The catty comments don’t bother Brazeale’s 16-year-old daughter Olivia Keeling as much as the size of the school itself, she says. “Everybody finds out everything so you can’t get away with anything.”

But Brazeale’s youngest child, Hunter Keeling, 13, minces no words describing his dislike of the situation. A self-described prankster, Hunter doesn’t think his clowning around would get him in as much trouble if Brazeale weren’t omnipresent at school.

Annoyed Children

That’s a common complaint among superintendents’ children. Their antics are more swiftly and severely punished because they become an example for other students. That can be especially true in smaller districts, where rumors and truth travel at lightning speed.

Yet that was something that kept Ed and Rosie Rastovski, both educators, seeking out mid-sized school districts in eastern Nebraska and western Iowa where they raised their two children. They wanted districts that offered enough opportunities but that weren’t so big their kids could be anonymous.

That approach to career advancement annoyed their daughter, Sierra Killpack, now 25 and living in Dallas. She graduated from the Tri-Center School District in Neola, Iowa, an 820-student district where her father was superintendent. Her graduating class had 60 students, which constitutes a middle-sized high school in that part of Iowa, Rastovski says.

But Killpack detested the notoriety that came with her father’s job. “Sierra didn’t like that everyone knew what she was doing,” said Rastovski, now superintendent of the 870-student Wahoo School District, east of Omaha, Neb.

“Basically, it was just like having your parents there all the time, and you could never do anything wrong,” Killpack recalls.

The Rastovskis liked it that way. They wanted to know what was going in the lives of Killpack and Aaron Rastovski, their 19-year-old son who’s now a freshman at Doane College in Crete, Neb.

Ed Rastovski says he passed up opportunities to move to larger districts because he wanted his children to experience the same small-town life he had, growing up as one of just 17 members of his graduating class in North Dakota. Besides, he says, “I enjoyed seeing my son and daughter in the hall.” And he liked knowing what was going on with his children.

Influence

When Killpack, the more rebellious of his two children, pushed the boundaries, her parents knew it immediately and stepped up to rein her in. As a result, Killpack vowed many times never to pursue a career in education. Yet she’s eating a little crow today, having finished her bachelor’s degree in interdisciplinary studies in August at the University of Texas, Arlington. She now teaches pre-kindergarten in the 62,000-student Arlington School District in the Dallas suburbs.

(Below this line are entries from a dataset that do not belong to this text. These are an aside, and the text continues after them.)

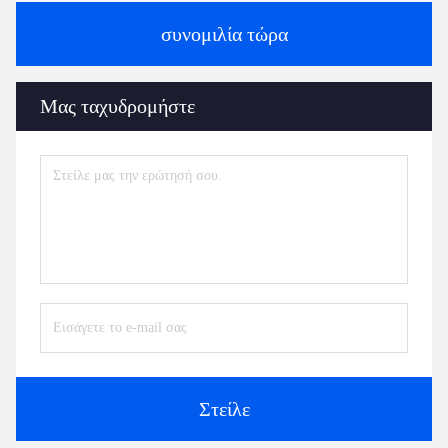
συνομιλία τώρα
Μας ταχυδρομήστε
Στείλε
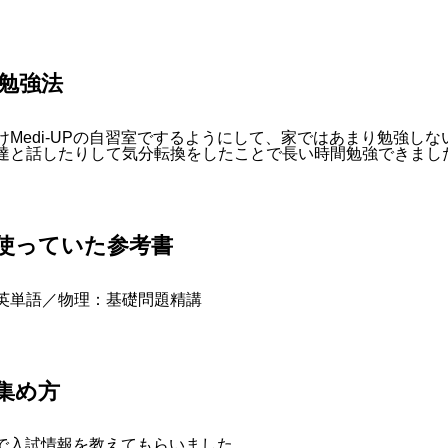
勉強法
けMedi-UPの自習室でするようにして、家ではあまり勉強し
達と話したりして気分転換をしたことで長い時間勉強できまし
使っていた参考書
英単語
／物理：基礎問題精講
集め方
面談で入試情報を教えてもらいました。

She thought teaching wasn’t for her, having observed the long hours at school put in by her father and her mother, a middle-school language arts teacher in Elkhorn, Neb. Their family life pretty much revolved around school, Rosie Rastovski says. Killpack told herself that wasn’t the course for her.

But she thought about the benefits of a career in education, such as spending more time with one’s children. Then last year, after changing majors again and again over the course of her college career, she became a teaching assistant. Something clicked.

“I loved it,” Killpack says. “The kids were great. I think it’s just in my blood.”